Source passage -

Do you have a hobby?  How passionate are you about that hobby?  How much of your energy does it take, how much of your time, how much of your space?  What does it produce in return?

Right now, and for the forseeable future, I sew.  Perhaps, if you were my family, you might call it a passion.  I’m just learning – I’d call myself a beginning intermediate seamstress, if I had to guess at my level of skill.   My family – and my husband – are incredibly supportive of my passion/hobby/learning process.  I don’t know why … it seems like it takes up so much time and energy and certainly it takes up the dining room table for days on end!  (I don’t have a sewing room, so it’s all neatly put away in various closets and cabinets – or it’s being worked with).

I get impatient with myself.  Eventually I’ll (Lord willing) produce impeccable garments – but I’m not there yet.   Some garments, like my simple everyday skirts, I can whip out in not a lot of time – but others, and usually the silliest things – take *forever*.  In other words, I’m not going to be adding to the family economy by whipping out endless whatsits any time soon – if ever.   The learning curve on sewing is a lot flatter than the one for baking decent bread or making a good pie crust!

And that’s the question, for this blog… what’s the line, where is the line, *is* there a line between passion and hobby and obsession, and what is the appropriate amount of energy for a woman – a full time wife and mother and manager of her household – to spend on that hobby?

Recorded information -
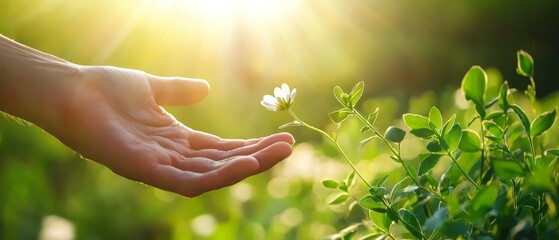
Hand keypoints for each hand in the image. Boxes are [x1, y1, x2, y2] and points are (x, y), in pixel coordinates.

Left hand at [51, 66, 293, 196]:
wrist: (69, 90)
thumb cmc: (105, 89)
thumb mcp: (152, 88)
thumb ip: (178, 91)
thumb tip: (207, 88)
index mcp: (174, 141)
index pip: (220, 149)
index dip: (250, 146)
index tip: (280, 137)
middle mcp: (171, 158)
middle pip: (222, 163)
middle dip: (257, 157)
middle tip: (290, 147)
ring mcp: (158, 167)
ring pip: (212, 176)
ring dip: (247, 166)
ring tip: (278, 153)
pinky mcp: (145, 170)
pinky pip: (188, 181)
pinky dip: (219, 175)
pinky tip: (245, 163)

Exercise A - In the sewing post, what piece of furniture does the writer's sewing take up for days on end?
Exercise B - Write the next few paragraphs of the sewing post, starting after its final question.
The rows play no part in this work.

Answer section A - The dining room table.

Answer section B -
I read a lot in the tradosphere that the perfect woman is perfectly balanced, a perfect homemaker with endless small hobbies that never cross the line into passion, never inconvenience anyone, and after a few small fits and starts, substantially contribute to her home.  But what if the hobby turns into a passion, and the passion takes away from that perfect balance?

I know that my particular husband is *very* supportive of my crazy – so I don’t worry too much about this (“too much” being the operative words, I worry about being a better wife all the time and self-flagellate/analyze at the drop of a pin), but I thought it would make a good conversational topic.  Wordsmithing (Elspeth), economics (Alte) and ??? , every woman who posts here has something “else” that she does, in addition to her duties.

What’s your thing, and how do you tell when it’s too much – and how do you not feel guilty about it when all you want to do is dive into a big pile of textile and come up sometime next summer?